PROBLEM DETAILS - Copy out the text of every record below line for line, with no changes, and leave the pictures out of your answer.

EXTRACTED DATA -
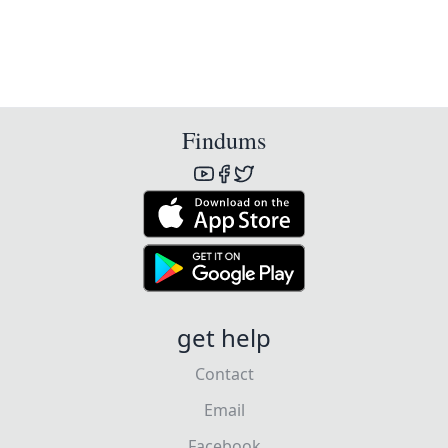
Findums
get help
Contact
Email
Facebook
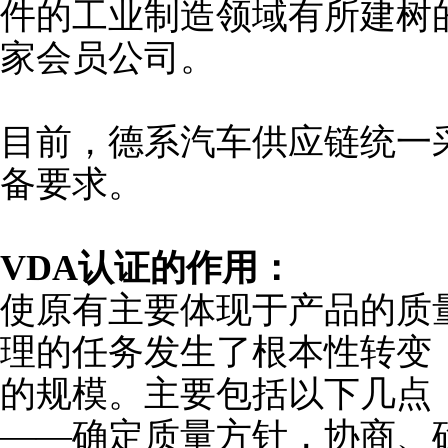
件的工业制造领域有所建树的
家会员公司。
目前，德系汽车供应链统一
备要求。
VDA认证的作用：
使原有主要体现于产品的质
理的任务发生了根本性转变
的规模。主要包括以下几点
——确定质量方针，协商、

RESPONSE TO THE EXERCISE -
Findums
get help
Contact
Email
Facebook
件的工业制造领域有所建树的
家会员公司。
目前，德系汽车供应链统一
备要求。
VDA认证的作用：
使原有主要体现于产品的质
理的任务发生了根本性转变
的规模。主要包括以下几点
——确定质量方针，协商、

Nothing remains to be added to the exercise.